◆ **AUFGABE 1**:
Ersetze in den Zeilen weiter unten „pixels“ durch „pixel units“, und zwar in allem von der Zeile mit „Write a lens“ bis hinunter zur Zeile mit „dist [0.000276, 0.000023]“, beide eingeschlossen. Gib bitte nur diese Zeilen aus und lass sonst alles unverändert.

◆ **AUSZUG**:
◆ ◆ ◆

Kommentar
: Anbiederungsrhetorik

■ Rezzo Schlauch und Cem Özdemir akzeptieren Asylrechtsänderung

Die Bündnisgrünen, das teilten die beiden Baden-Württemberger Rezzo Schlauch und Cem Özdemir der Öffentlichkeit am Wochenende mit, akzeptieren die Grundgesetzänderung des Asylrechts. Man werde keine Revision der faktischen Abschaffung des Artikels 16 mehr anstreben. Wieso eigentlich nicht? Es sind schließlich zwei unterschiedliche Paar Schuhe, ob man etwas anstrebt oder ob man davon ausgeht, das Angestrebte wird realistischerweise auch dann nicht zu erreichen sein, wenn man selbst Teil der Bundesregierung ist. Wollen der innen- und der migrationspolitische Sprecher der Partei uns zeigen, wie realitätstauglich sie sind, oder wollen sie uns mitteilen, die Grünen seien nun auch der Meinung, es sei richtig gewesen, das Grundrecht auf politisches Asyl aus der Verfassung zu eliminieren?

◆ ◆ ◆

◆ **QUELLENANGABEN**:
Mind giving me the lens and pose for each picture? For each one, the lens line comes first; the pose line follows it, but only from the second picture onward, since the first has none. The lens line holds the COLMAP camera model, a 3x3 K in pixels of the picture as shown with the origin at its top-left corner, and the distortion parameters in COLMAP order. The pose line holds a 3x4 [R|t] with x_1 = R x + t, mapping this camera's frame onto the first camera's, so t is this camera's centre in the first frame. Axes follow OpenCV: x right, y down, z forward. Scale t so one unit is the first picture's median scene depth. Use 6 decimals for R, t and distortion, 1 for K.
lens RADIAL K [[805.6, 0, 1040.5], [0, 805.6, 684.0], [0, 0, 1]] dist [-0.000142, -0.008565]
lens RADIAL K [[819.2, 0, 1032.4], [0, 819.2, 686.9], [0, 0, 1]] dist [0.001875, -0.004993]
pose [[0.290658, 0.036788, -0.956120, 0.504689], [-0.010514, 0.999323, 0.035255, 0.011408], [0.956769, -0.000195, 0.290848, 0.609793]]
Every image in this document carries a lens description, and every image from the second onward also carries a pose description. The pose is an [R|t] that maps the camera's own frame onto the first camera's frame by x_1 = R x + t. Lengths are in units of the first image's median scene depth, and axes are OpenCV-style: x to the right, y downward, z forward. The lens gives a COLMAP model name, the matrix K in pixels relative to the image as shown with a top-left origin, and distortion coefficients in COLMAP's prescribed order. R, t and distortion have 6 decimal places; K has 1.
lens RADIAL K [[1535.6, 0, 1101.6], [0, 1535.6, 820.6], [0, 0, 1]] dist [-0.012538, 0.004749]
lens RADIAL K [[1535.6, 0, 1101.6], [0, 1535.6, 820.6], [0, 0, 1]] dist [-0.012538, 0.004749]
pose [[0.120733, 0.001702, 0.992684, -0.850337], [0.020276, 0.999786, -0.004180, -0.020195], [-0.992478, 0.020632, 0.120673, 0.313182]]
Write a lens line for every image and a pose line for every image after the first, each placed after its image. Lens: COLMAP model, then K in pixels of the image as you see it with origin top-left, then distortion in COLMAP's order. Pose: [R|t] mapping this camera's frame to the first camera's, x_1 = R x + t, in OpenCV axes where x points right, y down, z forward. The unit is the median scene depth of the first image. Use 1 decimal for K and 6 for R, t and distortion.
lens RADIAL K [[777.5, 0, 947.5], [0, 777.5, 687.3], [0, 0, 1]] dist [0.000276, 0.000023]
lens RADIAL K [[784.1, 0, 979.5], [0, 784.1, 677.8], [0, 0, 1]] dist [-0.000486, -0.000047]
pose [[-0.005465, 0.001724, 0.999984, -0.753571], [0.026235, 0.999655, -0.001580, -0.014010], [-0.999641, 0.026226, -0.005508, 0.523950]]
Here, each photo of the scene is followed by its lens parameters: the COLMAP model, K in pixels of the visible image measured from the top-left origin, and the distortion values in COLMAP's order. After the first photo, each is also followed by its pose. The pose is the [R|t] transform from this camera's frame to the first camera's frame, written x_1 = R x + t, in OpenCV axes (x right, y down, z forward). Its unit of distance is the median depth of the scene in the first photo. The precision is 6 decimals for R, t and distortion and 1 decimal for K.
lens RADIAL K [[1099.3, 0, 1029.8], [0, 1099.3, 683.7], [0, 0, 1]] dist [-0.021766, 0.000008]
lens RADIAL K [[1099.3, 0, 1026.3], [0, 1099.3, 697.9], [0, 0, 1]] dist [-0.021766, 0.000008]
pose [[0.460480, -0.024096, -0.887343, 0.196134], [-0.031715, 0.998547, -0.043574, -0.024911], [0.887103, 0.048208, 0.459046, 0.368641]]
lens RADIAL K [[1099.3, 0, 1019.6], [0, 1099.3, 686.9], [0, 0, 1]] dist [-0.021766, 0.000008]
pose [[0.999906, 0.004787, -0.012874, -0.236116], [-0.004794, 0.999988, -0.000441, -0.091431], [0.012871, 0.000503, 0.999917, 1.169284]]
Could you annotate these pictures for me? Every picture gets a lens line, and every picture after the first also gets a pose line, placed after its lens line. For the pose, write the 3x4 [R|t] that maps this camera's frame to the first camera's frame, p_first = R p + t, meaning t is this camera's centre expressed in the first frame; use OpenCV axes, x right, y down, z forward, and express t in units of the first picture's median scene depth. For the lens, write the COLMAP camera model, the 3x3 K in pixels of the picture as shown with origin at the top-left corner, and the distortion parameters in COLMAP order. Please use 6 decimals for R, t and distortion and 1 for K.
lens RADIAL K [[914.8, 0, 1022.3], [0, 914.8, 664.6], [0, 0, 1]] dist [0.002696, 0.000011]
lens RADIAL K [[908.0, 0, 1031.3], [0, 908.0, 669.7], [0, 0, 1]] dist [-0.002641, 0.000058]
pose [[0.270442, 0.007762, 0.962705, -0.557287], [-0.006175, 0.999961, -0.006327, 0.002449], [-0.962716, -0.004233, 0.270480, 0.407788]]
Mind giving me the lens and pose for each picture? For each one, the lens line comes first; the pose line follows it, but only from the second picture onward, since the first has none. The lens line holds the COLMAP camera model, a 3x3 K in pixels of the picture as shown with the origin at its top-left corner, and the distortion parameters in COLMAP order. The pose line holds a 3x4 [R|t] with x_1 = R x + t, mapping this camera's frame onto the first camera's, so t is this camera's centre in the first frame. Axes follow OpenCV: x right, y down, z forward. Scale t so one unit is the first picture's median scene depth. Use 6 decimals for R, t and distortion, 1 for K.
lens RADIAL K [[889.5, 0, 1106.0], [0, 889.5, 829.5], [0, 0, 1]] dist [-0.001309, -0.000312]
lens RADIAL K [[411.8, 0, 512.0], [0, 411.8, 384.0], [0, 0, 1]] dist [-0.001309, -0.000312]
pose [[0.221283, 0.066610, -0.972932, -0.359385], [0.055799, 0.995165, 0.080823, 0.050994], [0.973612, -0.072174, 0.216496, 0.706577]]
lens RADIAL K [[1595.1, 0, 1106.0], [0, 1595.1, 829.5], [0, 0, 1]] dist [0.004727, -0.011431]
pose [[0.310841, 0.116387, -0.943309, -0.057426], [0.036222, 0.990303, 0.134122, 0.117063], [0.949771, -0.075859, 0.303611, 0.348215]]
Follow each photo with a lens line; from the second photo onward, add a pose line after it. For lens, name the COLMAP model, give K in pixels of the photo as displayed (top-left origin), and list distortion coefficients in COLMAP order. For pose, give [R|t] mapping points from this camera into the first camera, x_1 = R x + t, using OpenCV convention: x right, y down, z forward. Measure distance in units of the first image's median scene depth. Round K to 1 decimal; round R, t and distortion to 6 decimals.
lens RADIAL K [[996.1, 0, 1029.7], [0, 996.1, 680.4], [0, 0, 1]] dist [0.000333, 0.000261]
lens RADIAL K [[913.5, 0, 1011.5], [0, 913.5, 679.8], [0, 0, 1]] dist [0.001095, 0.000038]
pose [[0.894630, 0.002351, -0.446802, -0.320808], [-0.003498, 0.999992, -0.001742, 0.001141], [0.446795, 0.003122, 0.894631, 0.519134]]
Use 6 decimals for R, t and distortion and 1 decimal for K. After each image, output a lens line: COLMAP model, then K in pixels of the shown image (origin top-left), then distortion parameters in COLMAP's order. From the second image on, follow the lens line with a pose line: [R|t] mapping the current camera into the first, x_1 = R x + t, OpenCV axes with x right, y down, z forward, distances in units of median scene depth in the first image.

◆ ◆ ◆

◆ **AUFGABE 2**:
Welche Wörter im Kommentar zur Asylrechtsänderung enthalten die Zeichenfolge „Asyl“? Liste sie in der Reihenfolge ihres Auftretens auf.

◆ **LÖSUNG 1**:
Write a lens line for every image and a pose line for every image after the first, each placed after its image. Lens: COLMAP model, then K in pixel units of the image as you see it with origin top-left, then distortion in COLMAP's order. Pose: [R|t] mapping this camera's frame to the first camera's, x_1 = R x + t, in OpenCV axes where x points right, y down, z forward. The unit is the median scene depth of the first image. Use 1 decimal for K and 6 for R, t and distortion.
lens RADIAL K [[777.5, 0, 947.5], [0, 777.5, 687.3], [0, 0, 1]] dist [0.000276, 0.000023]

◆ **LÖSUNG 2**:
Asylrechtsänderung
Asylrechts
Asyl